> **Okuma metni**:

Napolyon, Hitler ve Mussolini Müslüman mıydı?

Cihangir olarak akıbeti bir biçimde Hitler'e benzeyen Napolyon Bonapart  Mısır'ı işgal ettikten sonra garip bir biçimde İslam'a yakınlık gösterir. Hatta Mısırlıları Kölemenlerden kurtarmaya ve ülkeyi asli sahiplerine iade etmeye geldiğini söyler. Mısırlıların karşısına kurtarıcı edasıyla çıkar.  Onun bu yaklaşımı çok tartışmalıdır ve St. Helena Adası'na nefyedildikten ve öldükten sonra da bu tartışmalar hiç dinmemiştir. Lakin işgalcilerin iddialarına rağmen yerli ahaliye davranışları ve muameleleri pek münasip olmamış ve Mısırlı dindarlar da bu işgalcileri sevmemişlerdir. Bundan dolayı Napolyon Bonapart'ın hamlesi ve Mısır deneyimi bu şartlar altına başarısız olur. Kimi dini çevreler de Napolypon'un yaklaşım ve niyetinden şüphe etmezler ve onu samimi bulurlar. Meselenin bir de bu yönü vardır.  Bir şekilde Hitler gibi başarısız safahatından sonra acıklı ölümü de belki de insani olarak bu bakış açısında etkili olmuş olabilir. Zannedersem bunlar arasında Süleyman Hilmi Tunahan hazretleri de vardır. Süleyman Hilmi Tunahan hazretleri bilebildiğim kadarıyla Napolyon'un akıbeti konusunda hüsnü zanda bulunur. Yine aynı şekilde o da El Hac Emin el Hüseyni gibi İngilizlere karşı mücadelesinden dolayı ve İslam alemine gösterdiği sempati ve yakınlık itibarıyla Hitler'e muhabbet veya sempati beslemektedir. Solcu yazarlardan Faik Bulut da bunu Tempo dergisine ( 14 Ağustos 2008) serrişte ve afişe eder. Onun tasvirinde Cengiz Özakıncı gibi İslami camianın önde gelen isimlerini Hitler ve benzeri isimlerle bir arada göstermek vardır. Halbuki, Süleyman Hilmi Tunahan ve benzerlerinin buradaki amacı İslam'ın reddedilmez bir cazibesi olduğunu ve belki de bu isimlerin gizlice bu cazibeye yakalandıklarını ifade etmek. Bu noktada Şeyh Nazım Kıbrısi de Prens Charles'ın Müslüman olduğunu ve Hüseyin ismini aldığını söylemişti. Kimi çevreler bundan dolayı Şeyh Nazım Kıbrısi'ye 'İngiliz Şeyhi' demektedirler. Gerçekten de Müslümanlar kendilerine yakınlık gösterenlere ve bir adım atanlara birkaç adım atıyorlar. Bu noktada yine tartışmalı isimlerden birisi olan 'Çakal Carlos'un da Müslüman olduğu ifade edilmiştir. Keza İngiliz sistemine karşı olan ve Müslümanlarla zulüm ve mezalime karşı dayanışma örnekleri gösteren ve daha önce Garaudy gibi Filistinli bir Müslaman bayanla evli olan George Galloway'ın da ( Kemal Helbavi'den menkul)  gizli bir Müslüman olduğu söylenmiştir.

> **Sağlanan malzeme**:
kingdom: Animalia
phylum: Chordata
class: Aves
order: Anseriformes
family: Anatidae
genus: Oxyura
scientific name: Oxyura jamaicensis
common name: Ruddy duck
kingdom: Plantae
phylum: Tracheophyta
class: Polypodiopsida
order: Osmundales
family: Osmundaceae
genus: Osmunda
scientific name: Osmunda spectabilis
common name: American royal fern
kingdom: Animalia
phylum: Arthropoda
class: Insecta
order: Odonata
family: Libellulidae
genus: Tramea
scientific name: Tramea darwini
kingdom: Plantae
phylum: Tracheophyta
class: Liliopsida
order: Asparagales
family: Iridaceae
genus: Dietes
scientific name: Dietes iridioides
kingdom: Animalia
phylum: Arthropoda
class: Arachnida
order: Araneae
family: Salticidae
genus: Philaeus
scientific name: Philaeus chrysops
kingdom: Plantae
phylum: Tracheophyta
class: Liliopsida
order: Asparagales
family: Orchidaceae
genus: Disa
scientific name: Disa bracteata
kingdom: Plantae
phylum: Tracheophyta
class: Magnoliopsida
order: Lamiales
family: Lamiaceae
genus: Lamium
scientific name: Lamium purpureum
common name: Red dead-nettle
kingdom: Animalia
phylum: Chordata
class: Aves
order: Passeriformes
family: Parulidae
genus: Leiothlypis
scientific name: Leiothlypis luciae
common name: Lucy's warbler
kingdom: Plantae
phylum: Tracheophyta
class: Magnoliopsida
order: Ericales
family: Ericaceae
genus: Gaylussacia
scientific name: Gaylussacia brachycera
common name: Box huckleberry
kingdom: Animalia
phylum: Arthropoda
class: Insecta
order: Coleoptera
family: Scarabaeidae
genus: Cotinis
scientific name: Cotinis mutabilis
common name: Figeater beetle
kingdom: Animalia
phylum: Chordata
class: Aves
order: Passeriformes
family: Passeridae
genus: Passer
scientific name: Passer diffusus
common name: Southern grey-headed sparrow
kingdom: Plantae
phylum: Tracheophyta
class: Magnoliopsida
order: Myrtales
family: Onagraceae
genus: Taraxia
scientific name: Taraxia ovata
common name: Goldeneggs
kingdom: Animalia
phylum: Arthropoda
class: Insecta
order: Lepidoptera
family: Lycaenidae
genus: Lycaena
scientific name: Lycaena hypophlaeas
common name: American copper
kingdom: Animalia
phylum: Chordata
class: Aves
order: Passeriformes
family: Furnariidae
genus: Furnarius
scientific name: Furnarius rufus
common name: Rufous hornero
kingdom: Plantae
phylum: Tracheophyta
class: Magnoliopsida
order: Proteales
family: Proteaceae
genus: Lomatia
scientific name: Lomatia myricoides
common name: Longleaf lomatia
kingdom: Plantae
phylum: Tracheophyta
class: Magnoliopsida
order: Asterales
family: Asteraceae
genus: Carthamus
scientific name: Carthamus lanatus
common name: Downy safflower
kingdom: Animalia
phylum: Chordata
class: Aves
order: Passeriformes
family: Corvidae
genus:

> **Aşağıdakileri tamamlayın**:
a – Napolyon ve Hitler hakkındaki okuma metninde Müslüman olduğu söylenen ya da ifade edilen kişilerin hepsini sıralayın.
b – Napolyon ve Hitler hakkındaki okuma metnini kaldığı yerden sürdürün.
Kayıtlar başka bir kaynaktan alınmıştır.

> **Yanıt listesi**:
a – Prens Charles, Çakal Carlos ve George Galloway, metinde Müslüman olduğu söylenen kişilerdir.

b –
Bunlardan bir kısmı Müslüman olsa ve Müslümanlığını ilan etse de elbette ki haklarında hiçbir tartışma çıkmaz. Lakin tartışmalı isimlerin İslamiyet ile ilişikleri de tabii ki sıkıntılı olmaktadır. Saddam Hüseyin'in 1991 yılından sonraki hali de elbette ki öncesinden çok farklıdır ve şahsiyeti onun daha sonra kazandığı eğilimlerini de tartışmalı kılıyor. Hitler ve Mussolini gibi isimler de böyledir.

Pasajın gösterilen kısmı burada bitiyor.